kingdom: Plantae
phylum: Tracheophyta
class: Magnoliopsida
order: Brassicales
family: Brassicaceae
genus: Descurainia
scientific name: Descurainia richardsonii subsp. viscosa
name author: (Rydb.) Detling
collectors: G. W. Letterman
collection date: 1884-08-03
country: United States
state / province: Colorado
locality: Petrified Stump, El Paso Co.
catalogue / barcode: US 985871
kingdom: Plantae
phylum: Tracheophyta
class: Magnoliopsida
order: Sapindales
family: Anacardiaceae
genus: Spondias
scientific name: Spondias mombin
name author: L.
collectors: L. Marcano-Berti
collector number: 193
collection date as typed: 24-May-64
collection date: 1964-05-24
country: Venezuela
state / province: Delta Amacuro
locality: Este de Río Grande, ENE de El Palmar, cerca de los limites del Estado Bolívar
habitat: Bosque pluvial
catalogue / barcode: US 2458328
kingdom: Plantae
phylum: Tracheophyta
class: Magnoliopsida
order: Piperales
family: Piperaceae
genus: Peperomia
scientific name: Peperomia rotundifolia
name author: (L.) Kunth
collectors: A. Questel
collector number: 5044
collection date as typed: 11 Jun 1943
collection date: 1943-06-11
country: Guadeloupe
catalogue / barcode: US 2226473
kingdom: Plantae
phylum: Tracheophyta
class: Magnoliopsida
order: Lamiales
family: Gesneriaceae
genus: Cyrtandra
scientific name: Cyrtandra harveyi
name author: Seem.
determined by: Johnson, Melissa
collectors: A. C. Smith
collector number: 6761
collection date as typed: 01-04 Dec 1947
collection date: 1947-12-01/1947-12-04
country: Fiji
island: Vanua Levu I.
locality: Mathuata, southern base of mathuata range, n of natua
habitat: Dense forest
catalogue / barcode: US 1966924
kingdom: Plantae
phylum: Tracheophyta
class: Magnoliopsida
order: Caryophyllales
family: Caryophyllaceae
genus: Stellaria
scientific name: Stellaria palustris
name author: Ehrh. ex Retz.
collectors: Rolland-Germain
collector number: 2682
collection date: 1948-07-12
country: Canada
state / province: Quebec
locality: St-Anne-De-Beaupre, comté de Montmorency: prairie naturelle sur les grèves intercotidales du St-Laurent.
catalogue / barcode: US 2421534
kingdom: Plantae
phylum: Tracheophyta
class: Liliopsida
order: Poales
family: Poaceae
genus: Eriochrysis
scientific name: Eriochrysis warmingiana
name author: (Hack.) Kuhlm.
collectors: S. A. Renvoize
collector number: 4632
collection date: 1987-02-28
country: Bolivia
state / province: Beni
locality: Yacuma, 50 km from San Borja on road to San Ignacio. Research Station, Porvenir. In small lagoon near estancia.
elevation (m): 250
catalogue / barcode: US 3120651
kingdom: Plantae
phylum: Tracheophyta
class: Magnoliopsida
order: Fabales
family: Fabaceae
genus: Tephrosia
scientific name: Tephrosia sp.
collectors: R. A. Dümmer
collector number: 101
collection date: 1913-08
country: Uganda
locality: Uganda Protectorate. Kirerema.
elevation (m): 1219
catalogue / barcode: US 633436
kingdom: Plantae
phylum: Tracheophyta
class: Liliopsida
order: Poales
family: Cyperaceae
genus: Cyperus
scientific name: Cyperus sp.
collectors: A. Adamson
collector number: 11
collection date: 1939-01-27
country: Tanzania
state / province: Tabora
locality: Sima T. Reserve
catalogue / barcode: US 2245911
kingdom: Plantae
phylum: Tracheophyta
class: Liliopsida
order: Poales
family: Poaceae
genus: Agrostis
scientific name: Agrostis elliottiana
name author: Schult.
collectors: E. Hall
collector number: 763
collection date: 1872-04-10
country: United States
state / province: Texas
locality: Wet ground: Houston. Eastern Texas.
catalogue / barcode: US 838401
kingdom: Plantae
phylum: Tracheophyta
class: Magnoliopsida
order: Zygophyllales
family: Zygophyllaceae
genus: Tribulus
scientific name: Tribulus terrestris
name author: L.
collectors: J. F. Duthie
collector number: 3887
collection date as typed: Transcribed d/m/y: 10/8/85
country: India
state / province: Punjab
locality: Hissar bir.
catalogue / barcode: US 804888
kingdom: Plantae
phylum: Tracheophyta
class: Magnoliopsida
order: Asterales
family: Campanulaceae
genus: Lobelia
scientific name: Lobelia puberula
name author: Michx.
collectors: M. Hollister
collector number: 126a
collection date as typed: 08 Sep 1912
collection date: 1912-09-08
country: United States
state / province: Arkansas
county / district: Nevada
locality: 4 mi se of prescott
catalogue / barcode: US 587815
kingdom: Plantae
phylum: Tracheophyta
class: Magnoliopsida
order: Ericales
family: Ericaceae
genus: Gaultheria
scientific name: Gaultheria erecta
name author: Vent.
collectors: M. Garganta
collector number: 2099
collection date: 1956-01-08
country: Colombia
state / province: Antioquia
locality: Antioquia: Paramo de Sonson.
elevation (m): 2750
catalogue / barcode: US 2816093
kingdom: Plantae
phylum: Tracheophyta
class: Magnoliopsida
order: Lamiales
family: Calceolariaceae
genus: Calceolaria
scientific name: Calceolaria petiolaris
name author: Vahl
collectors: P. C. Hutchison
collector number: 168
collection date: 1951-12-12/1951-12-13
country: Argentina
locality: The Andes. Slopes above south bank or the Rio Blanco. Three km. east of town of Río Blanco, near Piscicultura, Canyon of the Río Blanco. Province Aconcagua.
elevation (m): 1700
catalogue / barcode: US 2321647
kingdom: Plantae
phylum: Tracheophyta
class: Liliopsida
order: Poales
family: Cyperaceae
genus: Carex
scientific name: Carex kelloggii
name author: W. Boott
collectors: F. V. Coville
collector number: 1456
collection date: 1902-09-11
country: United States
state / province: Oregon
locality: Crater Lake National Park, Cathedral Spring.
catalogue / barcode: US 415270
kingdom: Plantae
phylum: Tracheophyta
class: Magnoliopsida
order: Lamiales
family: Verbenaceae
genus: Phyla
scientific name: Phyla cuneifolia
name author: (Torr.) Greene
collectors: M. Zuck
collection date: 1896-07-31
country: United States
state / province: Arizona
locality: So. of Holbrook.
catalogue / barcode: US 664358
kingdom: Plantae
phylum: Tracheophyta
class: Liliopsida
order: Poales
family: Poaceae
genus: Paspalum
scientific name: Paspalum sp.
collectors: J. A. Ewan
---*---
- _PROBLEM STATEMENT_: Repeat the rows word for word, starting with the line that contains "collector number: 4632" and going on through the line that contains "collectors: J. F. Duthie", including both of those lines.

- _EXPECTED OUTPUT_:
collector number: 4632
collection date: 1987-02-28
country: Bolivia
state / province: Beni
locality: Yacuma, 50 km from San Borja on road to San Ignacio. Research Station, Porvenir. In small lagoon near estancia.
elevation (m): 250
catalogue / barcode: US 3120651
kingdom: Plantae
phylum: Tracheophyta
class: Magnoliopsida
order: Fabales
family: Fabaceae
genus: Tephrosia
scientific name: Tephrosia sp.
collectors: R. A. Dümmer
collector number: 101
collection date: 1913-08
country: Uganda
locality: Uganda Protectorate. Kirerema.
elevation (m): 1219
catalogue / barcode: US 633436
kingdom: Plantae
phylum: Tracheophyta
class: Liliopsida
order: Poales
family: Cyperaceae
genus: Cyperus
scientific name: Cyperus sp.
collectors: A. Adamson
collector number: 11
collection date: 1939-01-27
country: Tanzania
state / province: Tabora
locality: Sima T. Reserve
catalogue / barcode: US 2245911
kingdom: Plantae
phylum: Tracheophyta
class: Liliopsida
order: Poales
family: Poaceae
genus: Agrostis
scientific name: Agrostis elliottiana
name author: Schult.
collectors: E. Hall
collector number: 763
collection date: 1872-04-10
country: United States
state / province: Texas
locality: Wet ground: Houston. Eastern Texas.
catalogue / barcode: US 838401
kingdom: Plantae
phylum: Tracheophyta
class: Magnoliopsida
order: Zygophyllales
family: Zygophyllaceae
genus: Tribulus
scientific name: Tribulus terrestris
name author: L.
collectors: J. F. Duthie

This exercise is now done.